───── TEXTE ─────
Mais il y a un problème avec ce récit officiel. Les Tatars ne sont pas des Mongols. Pire, le terme Tatar était appliqué à divers groupes ethniques totalement différents, qui avaient vraiment très peu en commun. Il y a même des preuves solides attestant que le mot Tatar était même appliqué aux populations russes!

Découvrez ce détail d’une icône de la célèbre église orthodoxe russe Saint Serge de Radonezh, qui dépeint la fameuse bataille entre les Russes et les Tatars et voyez si vous pouvez distinguer ces deux groupes:

Et maintenant regardons de plus près un détail de cette grande icône, au centre à droite:

Pouvez-vous distinguer les combattants? Si vous n’y arrivez pas, ne vous en faites pas. Les historiens n’y arrivent pas non plus. Non seulement les deux camps sont équipés exactement de la même manière, mais les deux affichent des icônes du Christ sur leurs bannières!

C’est seulement un exemple parmi beaucoup d’autres, et je ne veux pas vous ennuyer avec la multitude d’autres exemples. Ce que ce je veux simplement dire est ceci: il y a de très forts indices montrant que les forces russes » étaient pleines de Tatars et il y en a aussi que les forces tatares étaient pleines de Russes. Quelques historiens russes vont jusqu’à dire que les Russes sont des Tatars (dans l’acception du XIIIe au XVe siècle de ces mots, pas dans la langue moderne!) et que ce que les historiens des XVIIIe et XIXe siècles décrivent comme un « joug tatar » était en réalité une guerre civile russe. Maintenant, avant que vous leviez les bras au ciel avec dégoût, souvenez-vous que « Russe » n’est pas (et n’a jamais été !) une catégorie ethnique. En fait, la confusion ici vient de ce que ni Russe ni Tatar ne sont des catégories ethniques. Mongol en est une, mais les Mongols n’ont jamais été suffisamment raffinés ni assez nombreux pour conquérir un espace si immense par eux-mêmes. Vous doutez encore? Okay – essayons de trouver qui sont les descendants modernes des Tatars-Mongols? Les candidats incluent les Mongols, les Turkmènes, les Slaves et beaucoup d’autres groupes ethniques qui appartenaient tous à l’ancien Empire de Genghis Khan. Le résultat bizarre est celui-ci: nous ne savons pas qui étaient réellement les Tatars-Mongols du XIIe au XIVe siècle, mais il y a de fortes présomptions que les « Russes » (dans un sens purement culturel, non pas ethnique) en formaient une grande partie. Une autre manière serait de dire que les Slaves orthodoxes étaient une composante importante de la civilisation que les historiens ont appelée plus tard empire Tatar-Mongol. Certains de ces Slaves orthodoxes ont subi l’invasion des hordes venues de l’Est, mais d’autres faisaient officiellement partie de ces hordes. Quelles sont les preuves? Il y en a beaucoup – y compris le fait que les envahisseurs utilisaient presque exclusivement le russe dans leur administration, que de nombreux Russes portaient des noms tatars et vice-versa, ou que si vous regardez le patrimoine génétique dans les régions supposées avoir été colonisées pendant 300 ans par des Mongols d’Asie, vous trouverez une écrasante majorité de marqueurs génétiques slaves et européens, bien que l’histoire rapporte que beaucoup de familles russes ont été fondées par des Tatars (dont la mienne, d’ailleurs).
───── ITEMS FOURNIS ─────
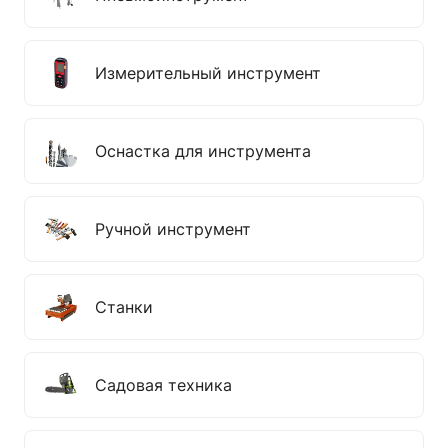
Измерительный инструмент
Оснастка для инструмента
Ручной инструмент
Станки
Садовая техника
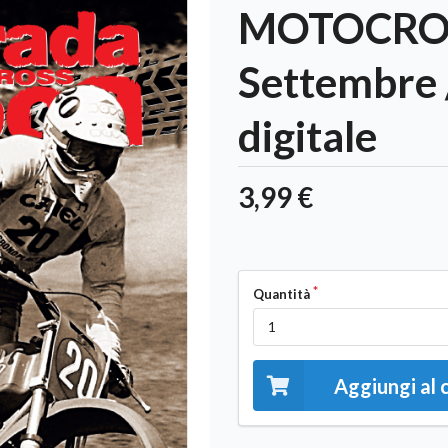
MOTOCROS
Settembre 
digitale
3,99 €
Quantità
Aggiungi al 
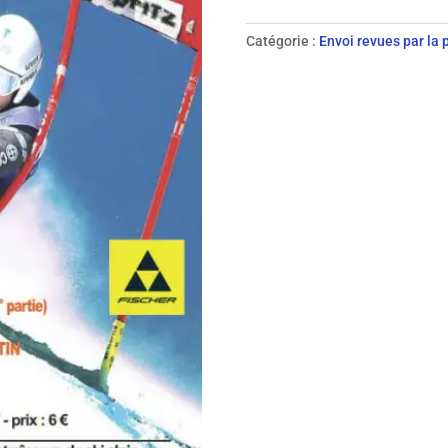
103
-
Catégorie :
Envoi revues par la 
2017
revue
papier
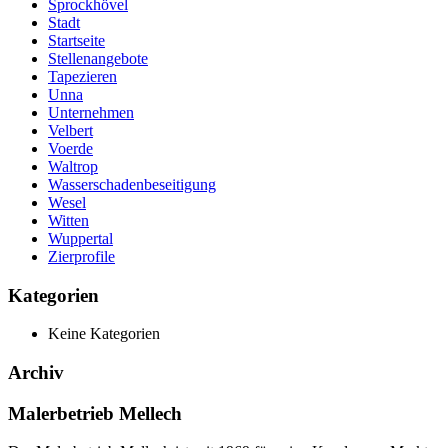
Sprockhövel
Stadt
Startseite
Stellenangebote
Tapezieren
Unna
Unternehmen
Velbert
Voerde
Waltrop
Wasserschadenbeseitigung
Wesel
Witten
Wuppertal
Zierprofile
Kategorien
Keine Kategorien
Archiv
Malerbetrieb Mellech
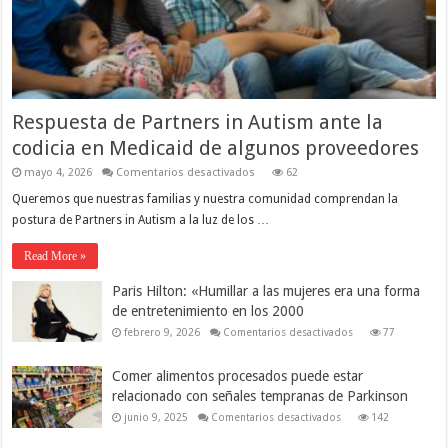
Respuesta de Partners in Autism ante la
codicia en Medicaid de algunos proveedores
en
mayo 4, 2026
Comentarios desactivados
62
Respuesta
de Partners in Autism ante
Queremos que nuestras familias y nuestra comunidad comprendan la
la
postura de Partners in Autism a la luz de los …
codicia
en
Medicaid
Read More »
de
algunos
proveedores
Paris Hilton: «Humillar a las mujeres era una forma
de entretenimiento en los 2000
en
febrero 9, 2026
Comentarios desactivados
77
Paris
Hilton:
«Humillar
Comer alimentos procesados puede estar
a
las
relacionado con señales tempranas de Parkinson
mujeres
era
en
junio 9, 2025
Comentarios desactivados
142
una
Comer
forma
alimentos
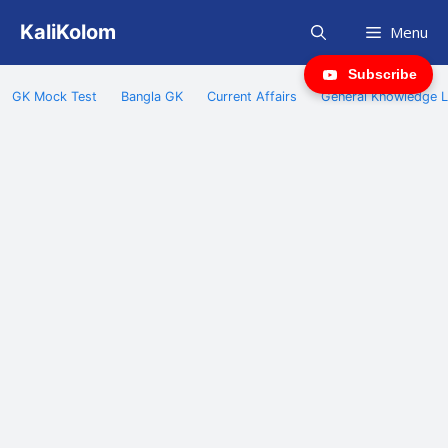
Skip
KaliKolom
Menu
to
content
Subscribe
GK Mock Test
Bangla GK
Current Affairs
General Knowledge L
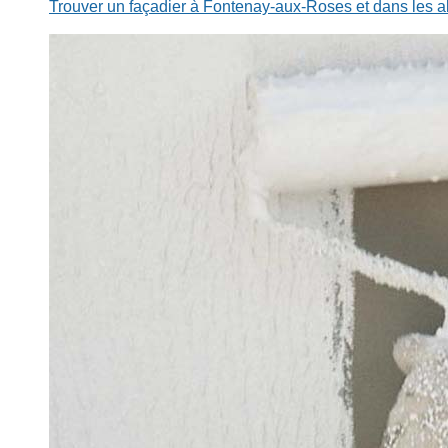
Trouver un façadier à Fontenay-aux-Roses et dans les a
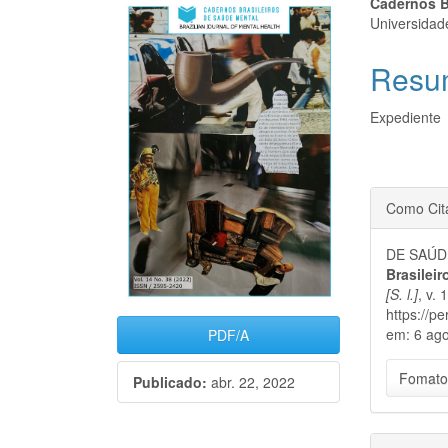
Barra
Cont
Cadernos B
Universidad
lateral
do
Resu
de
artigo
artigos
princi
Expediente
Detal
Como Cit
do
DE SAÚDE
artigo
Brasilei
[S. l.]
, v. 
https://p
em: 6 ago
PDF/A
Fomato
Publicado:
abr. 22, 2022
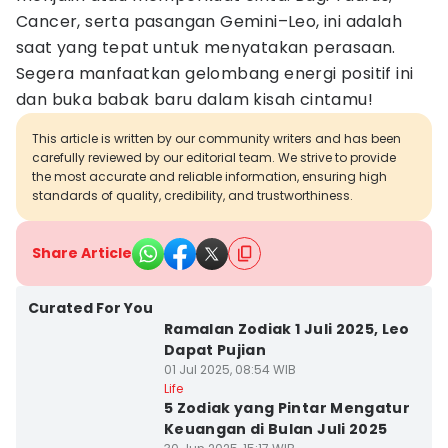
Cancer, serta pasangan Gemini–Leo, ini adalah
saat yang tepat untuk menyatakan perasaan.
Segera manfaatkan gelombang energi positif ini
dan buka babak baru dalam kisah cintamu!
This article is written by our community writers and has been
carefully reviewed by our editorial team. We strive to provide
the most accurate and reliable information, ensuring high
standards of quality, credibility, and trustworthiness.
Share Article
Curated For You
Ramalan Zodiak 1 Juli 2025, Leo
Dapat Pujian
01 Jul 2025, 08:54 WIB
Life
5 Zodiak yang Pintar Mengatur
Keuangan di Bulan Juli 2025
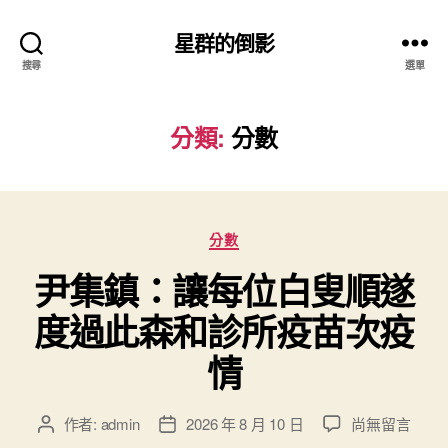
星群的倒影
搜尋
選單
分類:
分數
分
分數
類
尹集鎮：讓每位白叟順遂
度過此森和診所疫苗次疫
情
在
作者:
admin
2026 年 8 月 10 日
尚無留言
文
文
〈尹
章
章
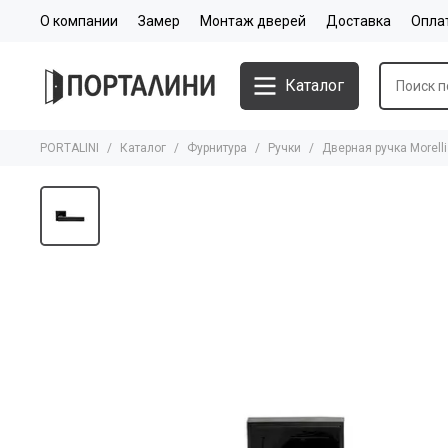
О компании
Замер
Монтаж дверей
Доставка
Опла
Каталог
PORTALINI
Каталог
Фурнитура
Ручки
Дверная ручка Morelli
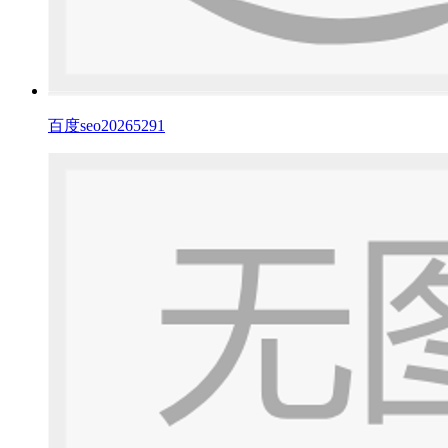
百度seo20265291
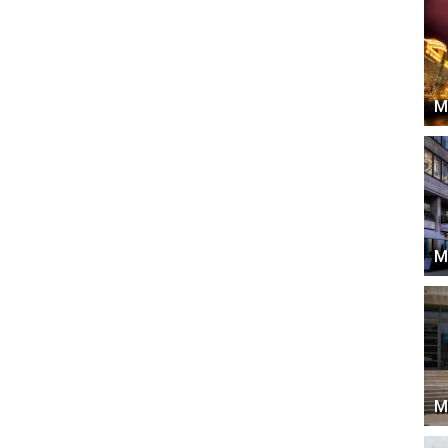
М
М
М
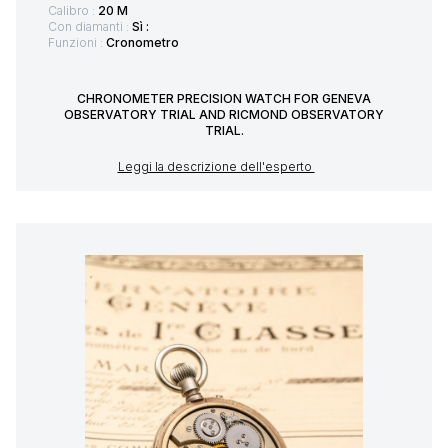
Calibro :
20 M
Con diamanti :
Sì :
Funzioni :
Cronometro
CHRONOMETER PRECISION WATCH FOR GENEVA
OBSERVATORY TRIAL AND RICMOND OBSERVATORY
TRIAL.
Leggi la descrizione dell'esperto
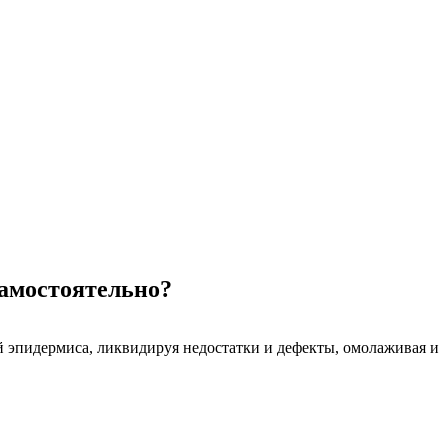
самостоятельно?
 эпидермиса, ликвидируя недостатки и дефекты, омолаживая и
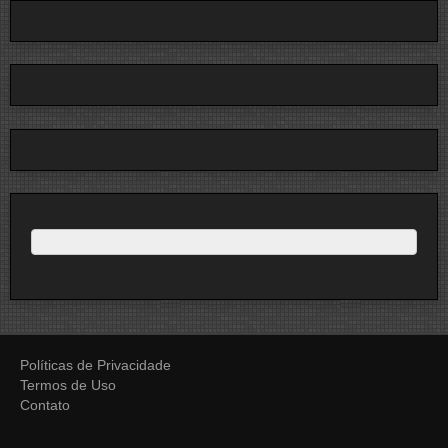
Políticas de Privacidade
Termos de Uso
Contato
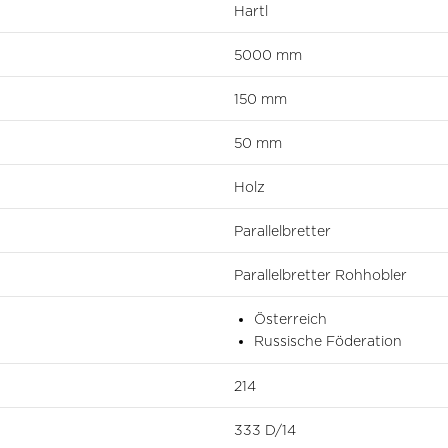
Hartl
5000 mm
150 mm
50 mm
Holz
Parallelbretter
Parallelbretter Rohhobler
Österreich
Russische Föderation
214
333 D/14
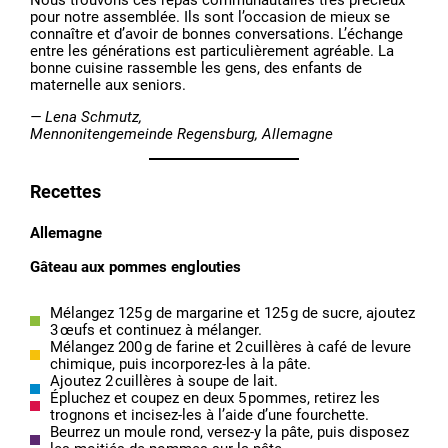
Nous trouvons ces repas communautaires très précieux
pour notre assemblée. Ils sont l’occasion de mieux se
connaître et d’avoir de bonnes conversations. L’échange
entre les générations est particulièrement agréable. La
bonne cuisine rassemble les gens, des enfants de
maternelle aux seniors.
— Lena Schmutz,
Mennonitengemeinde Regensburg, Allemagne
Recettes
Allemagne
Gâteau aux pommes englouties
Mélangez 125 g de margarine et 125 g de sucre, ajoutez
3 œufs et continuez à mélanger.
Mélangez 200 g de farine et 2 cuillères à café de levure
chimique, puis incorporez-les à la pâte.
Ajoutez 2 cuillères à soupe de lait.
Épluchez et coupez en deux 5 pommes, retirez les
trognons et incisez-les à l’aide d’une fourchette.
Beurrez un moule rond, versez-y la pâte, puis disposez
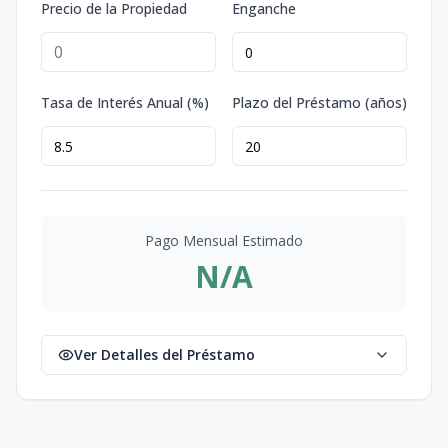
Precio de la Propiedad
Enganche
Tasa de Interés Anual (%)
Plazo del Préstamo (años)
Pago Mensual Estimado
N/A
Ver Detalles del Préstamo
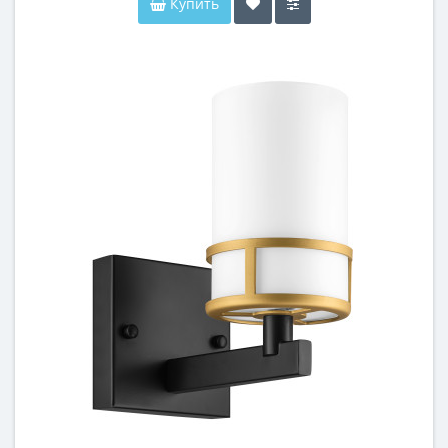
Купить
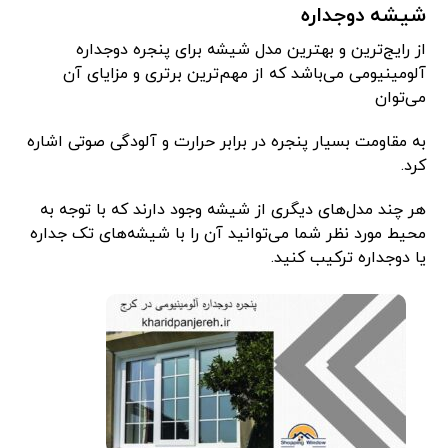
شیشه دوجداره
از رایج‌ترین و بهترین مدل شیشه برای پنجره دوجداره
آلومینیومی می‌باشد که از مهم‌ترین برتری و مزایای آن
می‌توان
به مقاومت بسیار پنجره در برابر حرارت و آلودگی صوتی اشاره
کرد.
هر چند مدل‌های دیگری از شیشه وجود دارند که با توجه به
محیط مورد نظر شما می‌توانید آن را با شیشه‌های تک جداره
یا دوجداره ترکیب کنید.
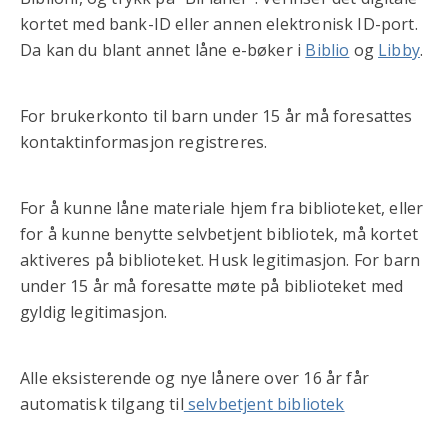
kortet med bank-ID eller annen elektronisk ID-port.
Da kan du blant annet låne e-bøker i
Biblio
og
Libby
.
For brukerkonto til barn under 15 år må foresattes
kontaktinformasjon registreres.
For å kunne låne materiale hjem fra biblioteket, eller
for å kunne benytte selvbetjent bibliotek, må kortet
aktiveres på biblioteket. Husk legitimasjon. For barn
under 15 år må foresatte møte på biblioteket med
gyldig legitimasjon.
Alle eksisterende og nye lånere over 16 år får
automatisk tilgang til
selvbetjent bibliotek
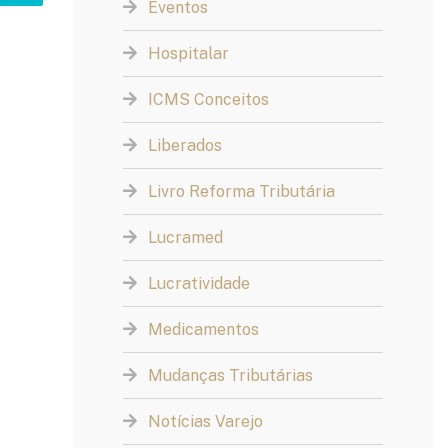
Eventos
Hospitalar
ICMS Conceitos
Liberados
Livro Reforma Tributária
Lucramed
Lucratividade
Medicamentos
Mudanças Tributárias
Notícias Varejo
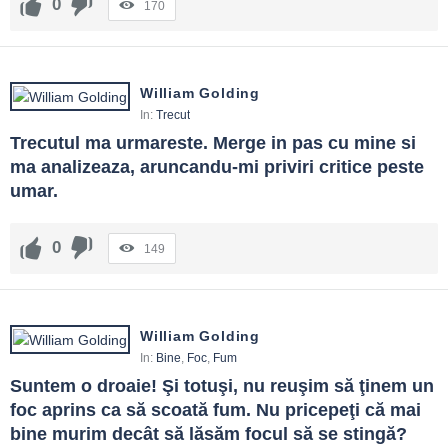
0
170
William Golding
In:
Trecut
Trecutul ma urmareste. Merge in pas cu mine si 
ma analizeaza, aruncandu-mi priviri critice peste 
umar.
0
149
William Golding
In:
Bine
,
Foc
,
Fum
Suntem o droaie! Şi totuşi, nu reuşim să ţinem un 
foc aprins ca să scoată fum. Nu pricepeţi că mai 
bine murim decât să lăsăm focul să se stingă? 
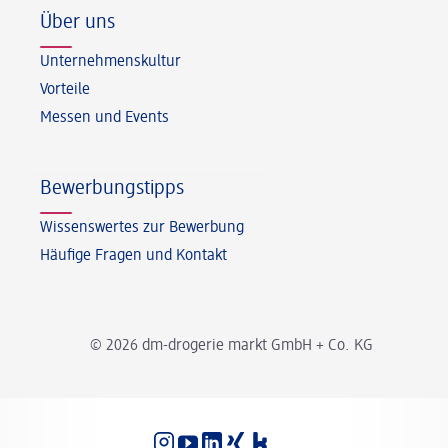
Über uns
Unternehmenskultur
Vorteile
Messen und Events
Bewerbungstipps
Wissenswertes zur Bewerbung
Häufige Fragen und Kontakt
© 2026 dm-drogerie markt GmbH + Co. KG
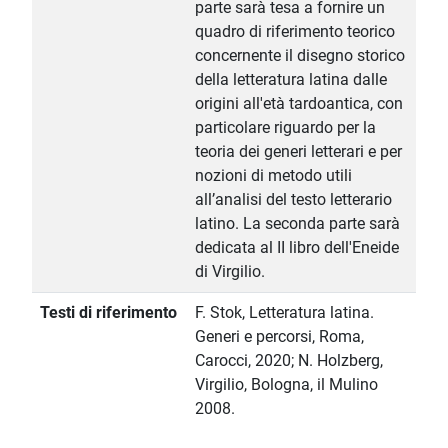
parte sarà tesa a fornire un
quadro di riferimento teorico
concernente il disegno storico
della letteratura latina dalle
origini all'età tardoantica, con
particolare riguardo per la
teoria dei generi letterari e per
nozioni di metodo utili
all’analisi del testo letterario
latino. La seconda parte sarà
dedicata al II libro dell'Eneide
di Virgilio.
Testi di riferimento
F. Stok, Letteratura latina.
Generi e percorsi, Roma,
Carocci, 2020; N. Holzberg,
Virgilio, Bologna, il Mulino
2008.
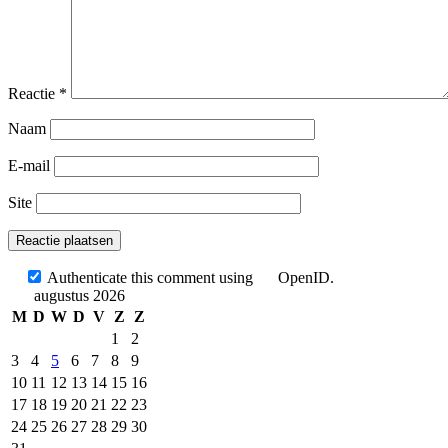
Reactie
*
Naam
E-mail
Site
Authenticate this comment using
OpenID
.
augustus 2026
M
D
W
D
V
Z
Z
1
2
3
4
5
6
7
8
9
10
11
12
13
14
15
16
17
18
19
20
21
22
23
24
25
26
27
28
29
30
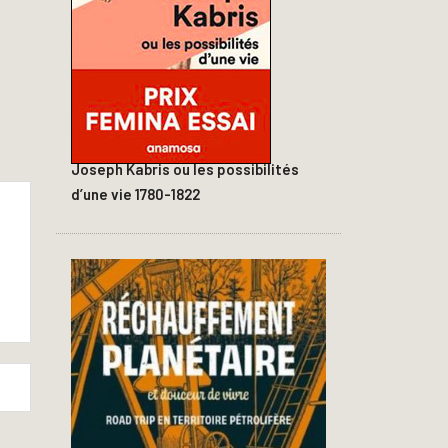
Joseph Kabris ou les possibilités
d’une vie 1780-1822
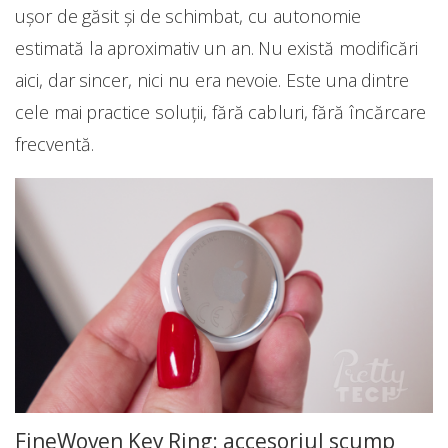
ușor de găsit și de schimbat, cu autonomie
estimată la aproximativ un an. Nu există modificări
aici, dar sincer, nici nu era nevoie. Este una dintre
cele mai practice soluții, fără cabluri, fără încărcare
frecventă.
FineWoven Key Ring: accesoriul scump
─────
▶ CONSIGNES
a. Dans le texte sur les Tatars, que portent les bannières des deux camps représentés sur l'icône ?
b. Reproduisez fidèlement un passage du texte sur les Tatars, en commençant aux mots « Pouvez-vous distinguer les » et en vous arrêtant après « sur leurs bannières! ».
c. Poursuivez le texte sur les Tatars à partir de sa dernière phrase.
Les items n'ont aucun rapport avec le texte.

▶ RÉPONSES PAR ITEM
a. Des icônes du Christ.

b.
Pouvez-vous distinguer les combattants? Si vous n’y arrivez pas, ne vous en faites pas. Les historiens n’y arrivent pas non plus. Non seulement les deux camps sont équipés exactement de la même manière, mais les deux affichent des icônes du Christ sur leurs bannières!

c.
Troublé?

Bon, c’est exactement ce qu’il faut. Je suis troublé aussi. Et beaucoup d’historiens également. La preuve apportée par le récit simpliste des historiens des XVIIIe et XIXe siècles ne suffit tout simplement pas. Mais la véritable histoire reste à découvrir…

Et l’Ukraine dans tout ça?

D’abord, souvenez-vous que la nation ukrainienne est une invention du XXe siècle. Mais ce qui est vrai est que les Slaves orthodoxes qui vivaient dans ce qui est aujourd’hui l’Ukraine ont quelques différences marquées avec les Slaves orthodoxes qui vivent dans ce qui est aujourd’hui la Fédération de Russie. Appelons le premier groupe Slaves orthodoxes du Sud, et le second groupe Slaves orthodoxes du Nord. Voici quelques-unes des différences importantes:

1) Les Slaves orthodoxes du Sud ont toujours été plus éloignés des centres de pouvoir tatars-mongols que les Slaves orthodoxes du Nord.

2) Les Slaves orthodoxes du Sud ont été envahis pendant plusieurs siècles par les armées polonaises et lituaniennes.

3) Les Slaves orthodoxes du Sud n’ont pas vécu le schisme des vieux-croyants (voir ici les détails).

4) Les Slaves orthodoxes du Nord n’ont pas souffert des persécutions papistes.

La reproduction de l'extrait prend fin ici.